Red Hat Bugzilla – Bug 1305205
NFS mount hangs on a tiered volume
Last modified: 2017-10-11 03:37:45 EDT
Description of problem:
on a 16 node setup, using 3 clients to run IO (dd, linux untar and mkdir, one from each client) and within a day one of the client is hitting throttling issue. rpc outstanding requests by default is 16.
volume info :
[root@rhs-client17 ~]# gluster v info ec_tier
Volume Name: ec_tier
Volume ID: 84855431-e6cf-41e9-9cfc-7a735f2685ed
Number of Bricks: 44
Hot Tier :
Hot Tier Type : Distributed-Replicate
Number of Bricks: 4 x 2 = 8
Cold Tier Type : Distributed-Disperse
Number of Bricks: 3 x (8 + 4) = 36
Version-Release number of selected component (if applicable):
Steps to Reproduce:
1. Create an EC volume (8+4) and attach a dist-rep tier volume
2. NFS mount on the client and run the IO.(dd and linux untar)
client mount hang
IO should not hang
This issue doesn't seem to exactly relate to throttling but most likely arises only when it is enabled. Have requested QE to confirm that by reproducing this issue with throttling limit set to 'zero'.
I tried 2 scenarios setting throttling to 0.
1. Serial IO from 2 clients (dd and linux untar)
The memory of nfs process has shot up to 7GB (in a 16GB node) within 30 mins and stays there though there's not much requests from clients. I am seeing NFS server not responding, still trying and OK messages.

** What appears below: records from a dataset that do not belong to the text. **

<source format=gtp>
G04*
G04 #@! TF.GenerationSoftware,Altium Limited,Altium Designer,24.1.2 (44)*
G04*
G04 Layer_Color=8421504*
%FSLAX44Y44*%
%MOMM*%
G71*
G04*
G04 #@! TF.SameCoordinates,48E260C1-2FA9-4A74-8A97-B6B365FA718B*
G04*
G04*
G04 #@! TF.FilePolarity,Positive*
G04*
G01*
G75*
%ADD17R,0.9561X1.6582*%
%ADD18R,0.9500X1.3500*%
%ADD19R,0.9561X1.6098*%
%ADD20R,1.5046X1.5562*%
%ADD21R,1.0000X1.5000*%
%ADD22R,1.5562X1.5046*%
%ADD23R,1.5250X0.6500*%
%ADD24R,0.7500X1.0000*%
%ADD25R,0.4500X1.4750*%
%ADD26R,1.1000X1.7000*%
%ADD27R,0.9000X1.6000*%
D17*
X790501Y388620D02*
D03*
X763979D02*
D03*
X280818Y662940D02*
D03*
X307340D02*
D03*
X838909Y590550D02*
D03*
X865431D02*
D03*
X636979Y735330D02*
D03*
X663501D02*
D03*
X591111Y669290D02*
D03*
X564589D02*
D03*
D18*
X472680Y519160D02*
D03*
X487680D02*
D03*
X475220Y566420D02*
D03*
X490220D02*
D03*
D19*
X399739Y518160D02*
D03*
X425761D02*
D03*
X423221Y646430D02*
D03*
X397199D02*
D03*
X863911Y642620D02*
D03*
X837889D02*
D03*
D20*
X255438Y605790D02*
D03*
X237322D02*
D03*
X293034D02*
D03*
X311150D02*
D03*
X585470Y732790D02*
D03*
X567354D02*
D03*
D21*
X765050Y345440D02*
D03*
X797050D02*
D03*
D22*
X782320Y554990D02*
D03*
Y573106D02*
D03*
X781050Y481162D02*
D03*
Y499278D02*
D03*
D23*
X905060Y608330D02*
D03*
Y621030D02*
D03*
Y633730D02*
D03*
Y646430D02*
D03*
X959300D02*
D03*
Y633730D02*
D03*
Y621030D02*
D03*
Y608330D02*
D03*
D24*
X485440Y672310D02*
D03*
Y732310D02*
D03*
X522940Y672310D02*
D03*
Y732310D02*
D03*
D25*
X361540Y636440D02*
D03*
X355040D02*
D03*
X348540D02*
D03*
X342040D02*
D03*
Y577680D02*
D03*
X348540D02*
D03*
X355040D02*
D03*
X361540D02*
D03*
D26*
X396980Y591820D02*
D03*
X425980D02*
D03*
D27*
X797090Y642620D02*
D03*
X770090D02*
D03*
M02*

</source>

2. Parallel IO from 1 client (dd and linux untar)
The memory consumption has gone up to 2GB and is constant at it.
There's no crash seen though in both cases but likely to be hit if the IO is smooth from clients.
it confirms that it is not related to throttling issue. Will take pkt trace and statedump of the processes and update further.
The work-around for this issue is to re-start gluster-NFS server.